Forum Moderators: coopster & jatar k & phranque

Message Too Old, No Replies

Read html reponse using perl regular expression

     
9:29 am on Jun 16, 2009 (gmt 0)

New User

5+ Year Member

joined:June 7, 2009
posts:13
votes: 0


I retrieve an HTML response. I am pasting below the extract of the respone i get

<tr>
<td rowspan="1" valign="top">
</td>
<td rowspan="1" valign="top">2009-06-16 00:26:02
</td>
<td>
Status
</td>
<td>AAA
</td>
<td>BBB
</td>
</tr>

The response is too big, so i just copied the extract of the response . I have to capture the date 2009-06-16 00:26:02 using perl regualr expression, whenever the status changes from AAA to BBB.
In the whole response status AAA is changed to BBB only once.

i tried with
$htmlResponse
= ~ m/^(.*)<td>AAA<\/td><td>BBB<\/td><\/tr>/i

but for no use

Please help

12:52 pm on June 16, 2009 (gmt 0)

New User

5+ Year Member

joined:June 11, 2009
posts:27
votes: 0


Looks like since they HTML response is multiple lines, your regex is probably not working because it isn't looking for the newline characters.
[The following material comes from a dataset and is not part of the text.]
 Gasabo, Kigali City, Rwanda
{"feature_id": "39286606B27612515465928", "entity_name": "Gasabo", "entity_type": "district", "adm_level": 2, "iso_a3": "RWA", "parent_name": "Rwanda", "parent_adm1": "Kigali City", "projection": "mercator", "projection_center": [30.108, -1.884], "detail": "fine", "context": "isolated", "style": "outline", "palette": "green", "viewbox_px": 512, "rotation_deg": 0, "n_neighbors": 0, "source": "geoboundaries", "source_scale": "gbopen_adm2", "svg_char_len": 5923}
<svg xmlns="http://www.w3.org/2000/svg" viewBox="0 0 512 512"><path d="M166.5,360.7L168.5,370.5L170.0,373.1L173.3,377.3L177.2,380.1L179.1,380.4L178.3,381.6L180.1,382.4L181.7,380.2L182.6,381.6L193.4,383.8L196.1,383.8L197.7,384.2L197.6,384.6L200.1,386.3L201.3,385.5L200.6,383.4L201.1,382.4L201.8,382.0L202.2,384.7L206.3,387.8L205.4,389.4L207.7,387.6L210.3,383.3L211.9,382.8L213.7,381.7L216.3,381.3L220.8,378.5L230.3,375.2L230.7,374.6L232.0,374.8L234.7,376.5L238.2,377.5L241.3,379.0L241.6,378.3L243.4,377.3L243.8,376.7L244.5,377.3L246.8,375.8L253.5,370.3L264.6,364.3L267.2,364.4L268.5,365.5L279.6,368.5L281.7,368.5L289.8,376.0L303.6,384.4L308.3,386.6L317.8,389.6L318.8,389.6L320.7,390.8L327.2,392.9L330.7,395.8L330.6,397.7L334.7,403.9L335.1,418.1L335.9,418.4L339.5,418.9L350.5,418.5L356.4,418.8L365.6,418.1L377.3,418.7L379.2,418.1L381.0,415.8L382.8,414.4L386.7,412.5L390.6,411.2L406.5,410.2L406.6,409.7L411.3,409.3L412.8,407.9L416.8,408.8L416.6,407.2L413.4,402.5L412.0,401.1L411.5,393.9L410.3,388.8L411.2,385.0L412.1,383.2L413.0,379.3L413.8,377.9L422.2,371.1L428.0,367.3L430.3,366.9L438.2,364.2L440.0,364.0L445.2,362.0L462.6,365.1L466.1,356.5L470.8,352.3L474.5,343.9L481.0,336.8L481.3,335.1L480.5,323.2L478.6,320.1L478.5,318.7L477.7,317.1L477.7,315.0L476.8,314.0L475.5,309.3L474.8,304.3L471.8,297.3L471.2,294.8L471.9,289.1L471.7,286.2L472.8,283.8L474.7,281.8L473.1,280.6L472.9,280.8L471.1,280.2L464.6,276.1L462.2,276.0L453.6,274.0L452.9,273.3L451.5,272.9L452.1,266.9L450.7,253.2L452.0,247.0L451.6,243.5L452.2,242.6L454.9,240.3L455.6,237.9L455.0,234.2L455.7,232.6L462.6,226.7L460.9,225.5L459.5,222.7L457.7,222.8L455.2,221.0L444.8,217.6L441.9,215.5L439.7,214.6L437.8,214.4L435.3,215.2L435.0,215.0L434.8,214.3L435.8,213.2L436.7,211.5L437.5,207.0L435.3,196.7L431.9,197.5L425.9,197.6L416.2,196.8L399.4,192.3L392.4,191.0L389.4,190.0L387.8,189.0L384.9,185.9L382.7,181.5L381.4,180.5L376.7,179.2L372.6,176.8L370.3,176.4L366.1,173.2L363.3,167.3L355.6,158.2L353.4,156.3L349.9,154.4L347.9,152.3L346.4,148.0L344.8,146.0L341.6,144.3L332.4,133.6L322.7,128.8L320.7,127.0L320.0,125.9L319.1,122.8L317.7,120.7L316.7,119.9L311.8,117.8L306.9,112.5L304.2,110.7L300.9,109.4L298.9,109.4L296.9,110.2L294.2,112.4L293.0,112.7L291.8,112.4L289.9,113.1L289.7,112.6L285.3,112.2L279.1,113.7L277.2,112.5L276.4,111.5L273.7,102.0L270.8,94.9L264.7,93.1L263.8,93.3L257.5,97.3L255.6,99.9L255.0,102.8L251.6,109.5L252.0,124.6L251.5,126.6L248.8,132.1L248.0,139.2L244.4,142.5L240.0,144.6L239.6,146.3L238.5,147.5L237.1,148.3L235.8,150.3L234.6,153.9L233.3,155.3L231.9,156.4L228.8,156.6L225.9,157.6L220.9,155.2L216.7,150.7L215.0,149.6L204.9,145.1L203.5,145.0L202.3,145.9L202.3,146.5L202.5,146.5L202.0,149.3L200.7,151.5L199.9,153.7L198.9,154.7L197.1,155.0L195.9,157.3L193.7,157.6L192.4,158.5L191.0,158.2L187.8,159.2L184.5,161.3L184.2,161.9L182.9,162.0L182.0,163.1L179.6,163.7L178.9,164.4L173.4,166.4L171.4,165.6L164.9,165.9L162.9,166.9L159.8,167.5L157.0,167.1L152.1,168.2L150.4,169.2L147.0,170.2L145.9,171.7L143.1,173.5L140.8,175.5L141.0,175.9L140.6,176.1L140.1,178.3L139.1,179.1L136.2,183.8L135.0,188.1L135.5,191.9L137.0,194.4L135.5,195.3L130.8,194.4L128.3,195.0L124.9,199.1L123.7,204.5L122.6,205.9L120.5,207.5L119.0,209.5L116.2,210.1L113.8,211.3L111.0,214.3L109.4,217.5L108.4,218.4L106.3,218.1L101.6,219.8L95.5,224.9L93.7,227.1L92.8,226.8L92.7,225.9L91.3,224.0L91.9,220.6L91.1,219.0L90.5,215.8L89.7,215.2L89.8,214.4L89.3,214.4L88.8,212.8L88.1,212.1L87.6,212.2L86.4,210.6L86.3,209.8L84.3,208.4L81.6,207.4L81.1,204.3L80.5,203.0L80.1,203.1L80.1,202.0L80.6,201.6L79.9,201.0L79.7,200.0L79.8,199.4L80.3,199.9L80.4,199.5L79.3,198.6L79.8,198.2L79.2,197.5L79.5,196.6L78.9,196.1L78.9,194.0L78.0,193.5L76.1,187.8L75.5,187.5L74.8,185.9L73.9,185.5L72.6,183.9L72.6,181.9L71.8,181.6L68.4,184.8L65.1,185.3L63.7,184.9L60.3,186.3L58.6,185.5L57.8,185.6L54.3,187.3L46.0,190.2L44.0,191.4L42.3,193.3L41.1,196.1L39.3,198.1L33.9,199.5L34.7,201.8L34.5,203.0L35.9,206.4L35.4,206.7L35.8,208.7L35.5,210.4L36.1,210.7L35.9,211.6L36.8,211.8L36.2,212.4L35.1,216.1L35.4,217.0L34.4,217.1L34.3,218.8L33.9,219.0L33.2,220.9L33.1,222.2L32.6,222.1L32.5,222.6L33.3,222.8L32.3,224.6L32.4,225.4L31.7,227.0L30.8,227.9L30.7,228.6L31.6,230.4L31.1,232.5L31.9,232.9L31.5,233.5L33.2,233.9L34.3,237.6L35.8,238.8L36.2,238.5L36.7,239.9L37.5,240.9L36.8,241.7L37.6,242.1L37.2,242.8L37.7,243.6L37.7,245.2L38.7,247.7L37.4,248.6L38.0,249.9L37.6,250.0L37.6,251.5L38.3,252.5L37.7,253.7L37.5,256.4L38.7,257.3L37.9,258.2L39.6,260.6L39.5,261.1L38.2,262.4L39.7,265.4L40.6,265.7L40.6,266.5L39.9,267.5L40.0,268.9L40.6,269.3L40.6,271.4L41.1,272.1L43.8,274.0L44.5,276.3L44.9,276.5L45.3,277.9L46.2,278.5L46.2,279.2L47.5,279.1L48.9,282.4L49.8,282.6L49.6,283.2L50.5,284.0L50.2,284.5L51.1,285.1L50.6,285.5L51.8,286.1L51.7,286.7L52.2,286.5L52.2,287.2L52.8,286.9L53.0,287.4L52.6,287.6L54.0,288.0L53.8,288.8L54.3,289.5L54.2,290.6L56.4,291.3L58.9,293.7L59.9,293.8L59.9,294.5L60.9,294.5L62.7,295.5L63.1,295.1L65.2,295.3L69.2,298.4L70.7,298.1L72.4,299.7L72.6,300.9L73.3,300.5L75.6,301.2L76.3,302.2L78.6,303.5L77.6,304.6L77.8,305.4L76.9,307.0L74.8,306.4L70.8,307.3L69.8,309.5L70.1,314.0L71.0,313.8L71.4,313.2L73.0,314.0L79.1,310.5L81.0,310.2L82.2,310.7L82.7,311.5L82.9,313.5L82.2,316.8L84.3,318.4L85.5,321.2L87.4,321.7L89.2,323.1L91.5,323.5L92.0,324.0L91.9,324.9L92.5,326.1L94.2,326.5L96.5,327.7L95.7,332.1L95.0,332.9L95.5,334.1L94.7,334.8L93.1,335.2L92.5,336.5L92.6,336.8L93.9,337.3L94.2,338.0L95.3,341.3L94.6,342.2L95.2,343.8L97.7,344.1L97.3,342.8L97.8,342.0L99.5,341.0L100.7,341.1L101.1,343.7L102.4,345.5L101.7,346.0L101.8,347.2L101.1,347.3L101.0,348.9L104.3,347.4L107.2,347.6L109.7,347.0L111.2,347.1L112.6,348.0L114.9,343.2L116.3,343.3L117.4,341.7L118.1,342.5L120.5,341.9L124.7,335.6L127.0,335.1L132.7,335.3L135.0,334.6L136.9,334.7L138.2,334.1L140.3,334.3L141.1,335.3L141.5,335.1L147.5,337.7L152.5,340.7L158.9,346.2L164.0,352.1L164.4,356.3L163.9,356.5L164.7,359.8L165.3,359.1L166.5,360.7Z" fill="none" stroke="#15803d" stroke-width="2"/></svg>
You could either try to put in a match for the newlines (\n) or add the 's' modifier with your 'i' modifier at the end, then use the 'match anything' . to catch the newline. Check out this tutorial, it explains this: [anaesthetist.com...]

1:08 pm on June 16, 2009 (gmt 0)

New User

5+ Year Member

joined:June 7, 2009
posts:13
votes: 0


hmm i tried but its not working.
2:46 pm on June 16, 2009 (gmt 0)

New User

5+ Year Member

joined:June 11, 2009
posts:27
votes: 0


Got a sample of what you are trying now?
7:49 am on June 17, 2009 (gmt 0)

Senior Member

WebmasterWorld Senior Member 5+ Year Member

joined:May 31, 2008
posts:661
votes: 0


maybe
$string =~ !<td rowspan="1" valign="top">([^<]+)\s*</td>\s*<td>\s*Status\s*</td>\s*<td>AAA\s*</td>\s*<td>BBB\s*</td>!gis

will help. \s is a whitespace, thus it matches linebreaks, tabs or spaces (and more? my memory is bad).
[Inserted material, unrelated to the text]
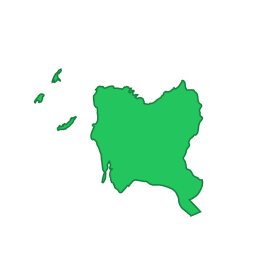 the district of Ilha De Moçambique, Nampula, Mozambique, rotated 200°
{"feature_id": "85939544B37446089230364", "entity_name": "Ilha De Moçambique", "entity_type": "district", "adm_level": 2, "iso_a3": "MOZ", "parent_name": "Mozambique", "parent_adm1": "Nampula", "projection": "equal_earth", "projection_center": [40.649, -15.056], "detail": "fine", "context": "isolated", "style": "filled", "palette": "green", "viewbox_px": 256, "rotation_deg": 200, "n_neighbors": 0, "source": "geoboundaries", "source_scale": "gbopen_adm2", "svg_char_len": 5893}
<svg xmlns="http://www.w3.org/2000/svg" viewBox="0 0 256 256"><g transform="rotate(200 128 128)"><path d="M91.1,190.9L92.2,191.4L93.0,191.4L93.4,191.0L93.2,189.8L94.4,184.8L94.8,183.9L95.8,182.2L96.4,181.4L97.2,181.0L97.9,181.0L98.4,181.6L98.8,181.2L98.6,180.2L99.5,179.5L100.4,177.5L101.1,176.8L102.4,175.9L102.5,175.6L103.2,175.5L104.4,175.4L105.3,174.9L106.1,173.7L106.3,172.8L106.1,171.4L106.2,171.0L106.9,170.4L107.4,168.6L107.7,167.7L109.4,165.6L110.6,163.9L111.4,162.2L112.9,160.2L113.9,159.4L115.8,158.6L116.3,157.6L117.1,157.2L121.1,156.4L121.3,156.6L121.5,157.3L121.7,157.8L123.4,159.9L124.1,160.6L125.4,160.8L126.5,160.8L127.6,160.4L128.4,159.8L128.8,159.0L129.1,158.8L129.6,158.8L130.1,159.2L131.3,159.1L131.6,159.3L131.7,159.7L131.7,160.2L130.8,161.1L130.4,161.7L130.3,162.6L132.0,162.1L132.5,161.5L133.3,161.0L134.0,160.9L134.9,161.1L135.2,161.7L135.2,162.1L135.4,162.6L135.9,162.9L135.9,163.4L135.3,163.8L135.0,164.4L135.3,165.2L135.9,165.1L136.9,164.6L137.5,163.9L137.7,162.8L138.2,161.8L138.5,161.7L139.4,162.4L139.6,163.2L139.3,163.7L139.0,164.5L138.3,165.5L138.5,166.4L139.8,165.8L140.5,165.8L141.2,166.1L141.7,166.6L143.4,166.5L144.3,165.5L145.3,165.3L146.6,162.6L147.0,162.3L148.6,162.5L150.0,162.0L150.8,162.0L154.7,160.6L155.2,160.8L155.3,161.4L155.7,161.9L156.3,162.1L157.2,162.0L160.4,160.2L161.8,158.7L162.6,158.2L162.7,157.8L163.4,157.5L165.0,157.6L165.6,158.3L166.2,158.2L166.9,157.7L168.4,157.7L169.3,157.2L170.0,156.5L170.5,155.7L170.7,154.6L171.6,152.8L171.4,152.7L170.2,152.7L170.0,151.8L170.0,150.5L170.2,149.4L170.8,147.6L171.3,146.7L171.0,145.3L169.6,142.1L168.5,140.2L167.7,138.4L166.5,137.2L165.7,136.7L165.0,136.5L164.3,136.7L163.8,136.3L162.5,133.5L162.0,131.7L160.0,128.0L159.3,125.5L159.1,124.2L159.2,121.9L160.1,120.6L161.2,120.0L161.8,119.9L162.2,119.4L162.3,118.6L162.0,118.0L160.8,117.8L160.3,117.4L160.1,116.7L160.4,115.7L160.5,113.9L160.5,110.6L160.2,108.1L159.2,106.1L158.5,105.4L157.7,104.9L157.1,105.0L156.8,105.6L155.7,105.5L154.9,105.3L152.7,104.0L152.3,103.6L151.7,102.3L151.2,101.6L149.5,100.2L148.1,98.7L146.6,96.8L145.9,95.8L144.5,94.4L143.1,91.8L142.3,89.6L140.1,85.8L139.7,84.6L139.0,83.5L138.6,82.5L137.3,80.2L136.4,79.4L135.1,78.5L134.9,78.0L134.8,74.8L134.4,71.6L133.8,68.2L133.3,68.0L132.8,68.1L132.6,68.3L132.4,68.9L132.0,72.0L132.2,73.6L133.0,76.2L133.3,77.7L134.1,79.3L134.1,80.0L133.4,82.5L133.5,84.3L134.6,85.6L134.7,86.5L134.6,88.3L134.3,89.4L134.3,90.1L134.0,90.4L132.9,88.5L132.0,87.7L131.8,87.1L131.7,85.3L131.2,83.4L130.7,83.4L130.1,84.0L129.3,84.3L128.8,84.0L128.8,83.6L129.4,82.7L129.7,82.1L129.7,81.2L129.6,79.9L129.2,77.9L127.7,75.5L127.1,74.8L126.5,73.3L125.8,72.8L125.1,71.6L124.7,71.3L123.2,71.3L122.2,70.4L122.2,69.9L121.8,69.6L121.1,69.4L120.9,69.1L120.6,68.3L119.9,67.5L119.3,67.1L116.9,66.7L114.1,64.7L113.2,64.6L112.5,64.9L112.0,65.4L111.5,66.3L110.6,68.8L109.6,71.0L109.1,73.2L108.5,73.9L107.4,73.5L106.6,76.7L106.2,77.2L105.1,80.2L103.7,81.5L103.1,81.8L93.9,83.5L93.1,84.0L91.6,84.0L91.2,83.7L89.7,83.4L88.7,82.9L85.5,82.9L83.5,83.5L82.9,83.9L81.9,84.1L79.2,85.3L74.8,85.9L70.5,86.1L65.5,85.8L65.1,85.6L64.6,85.6L62.2,84.6L60.7,83.7L60.4,83.3L59.4,82.5L59.0,81.8L58.4,81.6L57.7,80.7L57.2,80.3L55.7,77.8L54.7,75.6L52.7,73.3L50.8,71.7L48.8,70.7L47.7,70.5L46.7,70.0L46.1,70.0L45.2,69.5L44.7,69.5L42.4,68.4L41.9,68.4L41.0,68.0L39.9,67.8L38.8,66.9L31.2,74.1L45.8,81.5L43.4,83.7L43.1,84.4L42.5,84.8L42.4,85.5L41.4,86.5L40.5,87.9L39.7,89.8L39.1,92.1L38.6,95.4L38.5,98.7L39.2,102.0L39.8,103.4L40.6,104.6L42.3,103.9L43.3,103.9L45.5,105.1L48.2,105.1L49.4,105.4L50.6,105.9L54.1,108.9L55.2,109.5L57.3,109.7L58.6,109.5L59.4,110.1L60.4,111.8L60.9,113.2L61.6,114.1L63.0,116.2L65.2,117.7L65.6,118.4L65.8,119.3L65.1,122.7L65.1,124.4L65.4,125.9L65.3,126.4L65.5,127.4L65.5,128.2L65.2,129.2L64.4,131.3L64.3,132.4L64.7,133.5L65.1,134.1L65.6,134.4L65.9,135.2L66.1,136.3L66.0,137.7L65.8,139.1L63.9,142.2L63.8,143.0L63.6,143.7L63.1,144.3L61.9,144.6L61.0,146.8L61.0,147.8L61.4,150.0L61.9,152.7L62.3,153.8L62.5,156.2L62.4,158.8L61.7,160.1L61.3,162.4L61.5,163.0L62.5,163.7L63.9,163.9L64.7,164.6L65.1,165.5L65.5,167.1L66.6,168.4L66.9,169.2L66.9,171.5L66.3,173.1L66.5,174.2L67.2,175.0L69.2,175.5L70.9,176.8L71.9,178.3L72.3,179.4L73.2,181.2L74.5,183.4L75.1,183.7L75.7,184.3L76.9,184.6L77.9,185.0L78.5,185.6L79.6,186.1L83.8,184.6L84.7,184.0L85.9,184.0L87.5,185.4L88.9,187.5L89.3,188.8L90.3,190.2L91.1,190.9ZM193.3,106.4L193.4,104.9L194.1,103.9L194.0,103.1L193.2,102.1L192.7,102.1L191.5,103.4L191.0,103.6L190.1,103.7L189.5,104.2L187.8,104.7L187.3,105.7L187.1,105.8L186.6,105.6L186.2,105.8L185.6,107.3L184.0,109.3L182.4,113.0L181.8,113.9L181.7,114.8L181.6,117.5L181.0,118.4L181.1,118.6L180.8,119.8L180.5,120.4L180.8,120.7L181.4,120.5L181.7,119.9L183.0,118.8L183.5,118.2L183.8,117.9L183.9,118.3L184.3,118.4L184.7,117.8L185.1,116.4L184.8,115.9L184.7,115.2L186.1,112.8L187.2,110.1L188.0,109.9L188.5,110.3L189.1,110.3L189.6,109.5L190.2,109.1L190.4,108.1L189.7,108.0L189.7,107.5L190.7,107.1L191.2,106.5L191.7,106.3L192.2,106.5L192.4,106.3L192.9,106.9L193.3,106.4ZM215.2,149.4L215.1,145.8L214.8,145.1L214.4,145.5L214.5,147.3L214.5,147.9L214.1,147.9L213.8,147.5L213.6,146.3L213.4,145.9L212.9,145.6L212.4,146.0L212.1,146.6L211.2,147.7L211.1,148.6L210.6,149.5L210.2,149.6L207.9,149.0L207.8,149.3L208.3,149.9L211.3,151.3L211.8,152.2L211.9,153.0L212.4,153.2L212.4,155.1L211.9,155.6L211.4,155.7L211.4,156.8L210.5,157.6L210.4,158.6L210.7,159.6L211.1,160.3L212.6,158.8L213.4,156.0L214.6,154.0L215.2,149.4ZM223.9,124.5L224.7,121.9L224.8,120.9L224.4,120.0L223.7,120.0L223.6,121.4L223.5,122.1L223.0,122.9L222.7,123.0L222.6,122.9L222.2,122.8L221.3,123.0L220.6,123.0L220.4,122.3L220.5,121.6L220.1,121.6L219.7,122.2L219.0,122.5L218.4,123.5L218.4,126.7L218.9,127.7L218.2,129.3L218.2,130.0L218.6,130.4L220.1,130.6L221.5,130.1L221.9,129.6L222.2,129.2L223.1,127.3L223.0,126.6L223.7,125.2L223.9,124.5Z" fill="#22c55e" stroke="#15803d" stroke-width="1.5"/></g></svg>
5:02 pm on June 17, 2009 (gmt 0)

New User

5+ Year Member

joined:June 7, 2009
posts:13
votes: 0


Thanks everyone
below code worked for me

$htmlResponse=~m/(.*)\s*<\/td>\s*<td>\s*Status\s*<\/td>\s*<td>AAA\s*<\/td>\s*<td>\s*BBB\s*<\/td>/igs

[edited by: PankajBansal at 5:03 pm (utc) on June 17, 2009]

7:09 pm on July 19, 2009 (gmt 0)

Junior Member

5+ Year Member

joined:May 8, 2008
posts: 74
votes: 0


Good solution is to use HTML::TreeBuilder::XPath